Recorded data >>
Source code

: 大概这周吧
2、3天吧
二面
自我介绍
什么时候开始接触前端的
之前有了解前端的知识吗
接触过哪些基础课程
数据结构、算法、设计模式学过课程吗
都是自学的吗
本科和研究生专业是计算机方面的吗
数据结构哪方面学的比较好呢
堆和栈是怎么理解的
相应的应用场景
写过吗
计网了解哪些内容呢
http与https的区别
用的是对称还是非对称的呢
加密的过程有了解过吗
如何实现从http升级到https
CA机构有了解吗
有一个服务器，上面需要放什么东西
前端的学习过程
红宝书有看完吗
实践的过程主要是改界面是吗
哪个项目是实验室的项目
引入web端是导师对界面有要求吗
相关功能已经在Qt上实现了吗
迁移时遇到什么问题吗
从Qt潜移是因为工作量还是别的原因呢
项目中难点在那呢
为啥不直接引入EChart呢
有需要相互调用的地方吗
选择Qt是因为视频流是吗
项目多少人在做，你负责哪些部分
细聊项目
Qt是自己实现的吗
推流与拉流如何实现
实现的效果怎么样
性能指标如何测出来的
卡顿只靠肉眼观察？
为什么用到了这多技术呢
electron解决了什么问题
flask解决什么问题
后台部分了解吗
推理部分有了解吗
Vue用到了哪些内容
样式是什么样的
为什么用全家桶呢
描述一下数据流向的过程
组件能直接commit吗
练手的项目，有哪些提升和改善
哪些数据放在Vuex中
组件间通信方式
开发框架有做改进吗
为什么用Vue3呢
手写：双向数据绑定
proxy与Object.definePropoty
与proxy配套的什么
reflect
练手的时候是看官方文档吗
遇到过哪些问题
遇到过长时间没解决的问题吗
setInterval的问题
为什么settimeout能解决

Directions for this task >> Reproduce, unchanged, the line containing "用的是对称还是非对称的呢" and each line after it through the end of the listing above, and nothing else.

Answer to the exercise >>
用的是对称还是非对称的呢
加密的过程有了解过吗
如何实现从http升级到https
CA机构有了解吗
有一个服务器，上面需要放什么东西
前端的学习过程
红宝书有看完吗
实践的过程主要是改界面是吗
哪个项目是实验室的项目
引入web端是导师对界面有要求吗
相关功能已经在Qt上实现了吗
迁移时遇到什么问题吗
从Qt潜移是因为工作量还是别的原因呢
项目中难点在那呢
为啥不直接引入EChart呢
有需要相互调用的地方吗
选择Qt是因为视频流是吗
项目多少人在做，你负责哪些部分
细聊项目
Qt是自己实现的吗
推流与拉流如何实现
实现的效果怎么样
性能指标如何测出来的
卡顿只靠肉眼观察？
为什么用到了这多技术呢
electron解决了什么问题
flask解决什么问题
后台部分了解吗
推理部分有了解吗
Vue用到了哪些内容
样式是什么样的
为什么用全家桶呢
描述一下数据流向的过程
组件能直接commit吗
练手的项目，有哪些提升和改善
哪些数据放在Vuex中
组件间通信方式
开发框架有做改进吗
为什么用Vue3呢
手写：双向数据绑定
proxy与Object.definePropoty
与proxy配套的什么
reflect
练手的时候是看官方文档吗
遇到过哪些问题
遇到过长时间没解决的问题吗
setInterval的问题
为什么settimeout能解决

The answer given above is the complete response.